Joe tried to paint Ned Lamont as a one-issue candidate. That wasn’t the case – the Democratic electorate didn’t care for Joe’s lack of attention to local concerns, and for some reason Democrats were equally concerned about his unproductive closeness to the president. But as it turns out, it would have been more than enough.

According to exit polling, three out of four people who voted in the primary were opposed to the war. This will have a major impact upon those running in November all across the nation. It is not good news for Republicans, and it is not good news for the dickless Democrats – in other words, nearly all of ‘em.

Joe lost by more than 10,000 votes, and that doesn’t count the record-setting number of absentee voters. And that’s despite a last minute surge of Republican and independent pro-war crossover voters that ate into Ned’s 13 point lead. The pollsters only polled Democrats, which shows up the fault of the process.

Joe filed as an independent candidate. So why do I say the witch is dead? After all, the same polls that gave Joe the 13 point lead said Joe would win in a three way race against Ned.

Well, for one thing, Connecticut is a blue state, the Republican candidate doesn’t even have the support of the Republican party (last month they tried to talk him into quitting the race), and the heavy-hitter Democrats like Chris Dodd, Chuck Schumer and Hillary Clinton who supported Lieberman in the primary were tripping over each other to make good on their promise to support the winner of that primary. Typically and hypocritically, Hillary already started damage control last week.

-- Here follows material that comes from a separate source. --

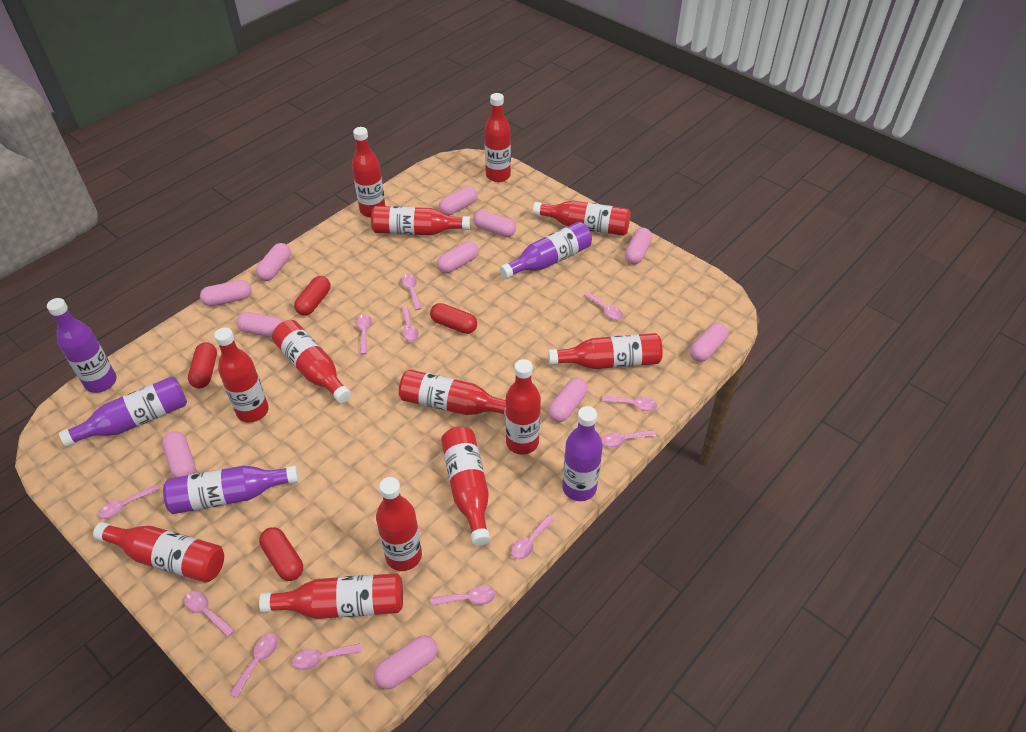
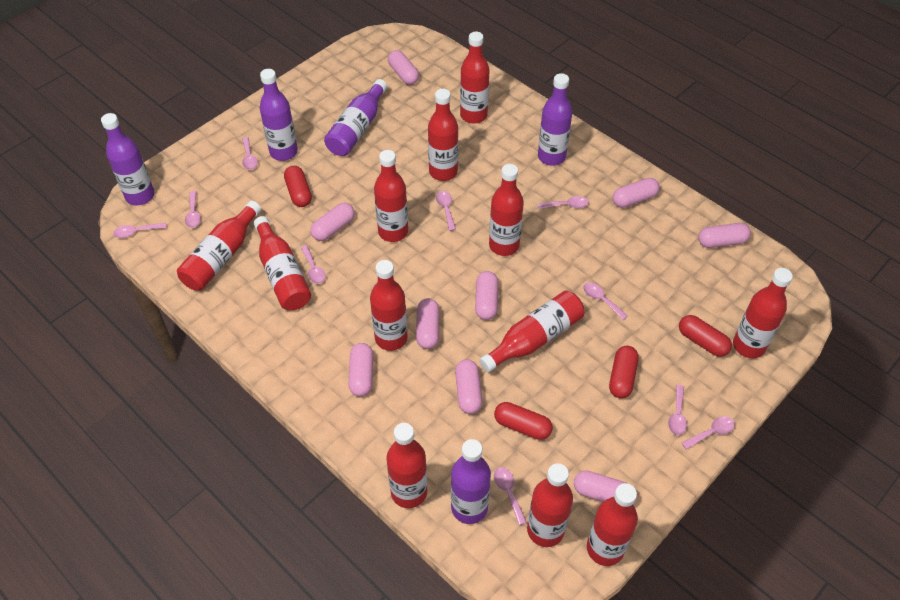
pink capsule: [162,431,196,478] [200,280,252,306] [237,312,284,337] [256,243,291,281] [374,635,437,690] [437,241,479,273] [439,186,478,216] [473,210,516,237] [548,378,588,422] [625,228,652,265] [690,323,728,362] = 11 -> [310,203,355,241] [348,343,373,397] [388,50,419,85] [416,298,439,349] [455,359,482,414] [475,271,498,320] [574,471,637,504] [612,178,660,208] [698,223,751,248] = 9
pink spoon: [98,484,159,519] [184,591,234,637] [229,633,278,698] [292,643,361,670] [356,314,372,354] [401,274,422,310] [401,307,419,342] [431,586,496,606] [511,515,555,560] [584,292,623,320] [601,430,656,447] [602,395,657,411] = 12 -> [113,223,166,238] [185,191,201,228] [242,137,258,170] [301,245,326,284] [436,191,456,231] [494,467,527,525] [538,196,589,209] [583,283,628,320] [668,385,687,435] [682,416,735,450] = 10
red bottle: [93,522,224,583] [214,327,269,423] [259,573,403,619] [272,320,351,403] [352,127,385,217] [371,206,470,235] [376,477,422,571] [399,369,506,415] [441,426,490,546] [484,93,511,182] [505,359,541,455] [533,201,631,236] [548,333,663,369] = 13 -> [177,201,261,291] [254,216,311,310] [370,260,408,351] [374,150,408,242] [386,423,427,508] [428,89,458,181] [460,32,489,124] [479,291,584,372] [489,164,524,256] [527,463,573,547] [587,483,638,566] [733,268,793,358] = 12

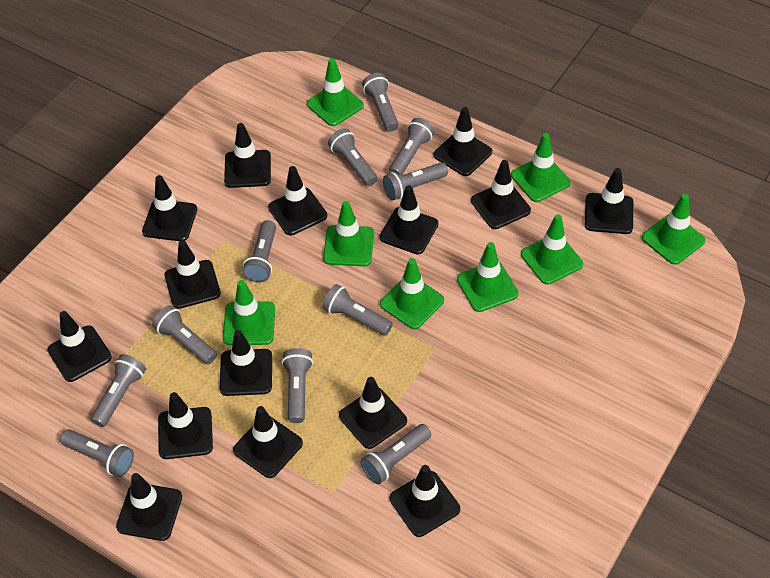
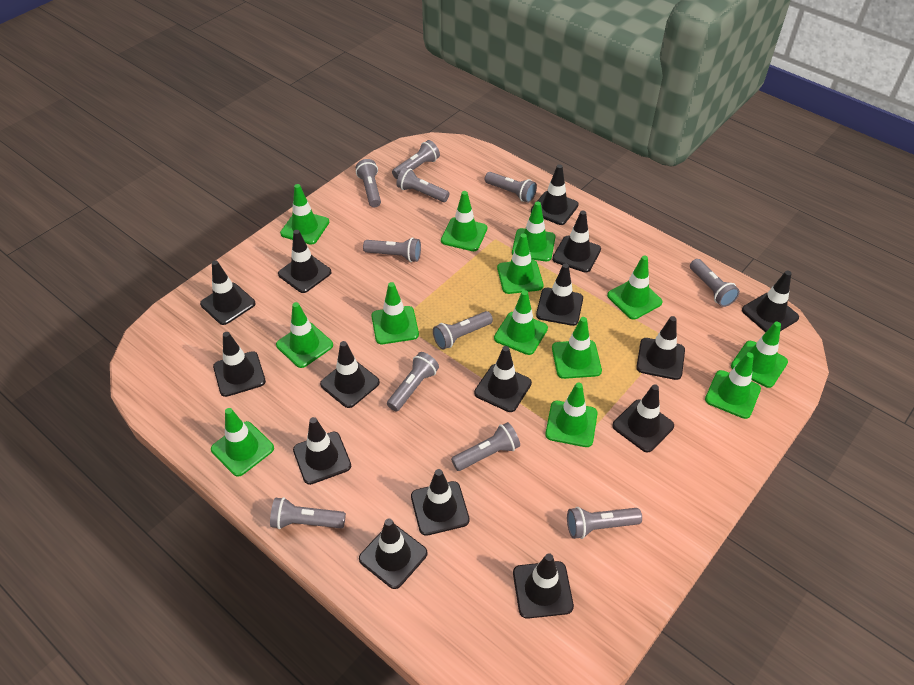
green traffic cone: [223,280,275,345] [307,58,364,126] [323,201,374,267] [380,258,444,329] [457,242,518,312] [511,133,571,202] [521,214,583,285] [642,194,705,265] = 8 -> [211,408,274,477] [276,302,333,368] [280,184,329,245] [371,282,419,344] [441,191,487,251] [494,290,548,355] [497,233,543,294] [512,201,555,261] [545,382,598,447] [552,317,602,379] [607,256,663,320] [705,352,761,419] [731,322,788,388] = 13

But, most important, Joe Lieberman is a three-time loser. He lost (effectively) the 2000 vice-presidental race. In fact, he had so little confidence in Al Gore that he simultaneously ran for reelection to the senate, which all of a sudden doesn’t sit well with Connecticut Democrats. He ran for president in 2004 and couldn’t even make that “three-way tie for third place” he bragged about. And now he couldn’t even get his own party’s nomination for another term. That almost never happens.

Come November, Ned Lamont will become Connecticut’s next senator.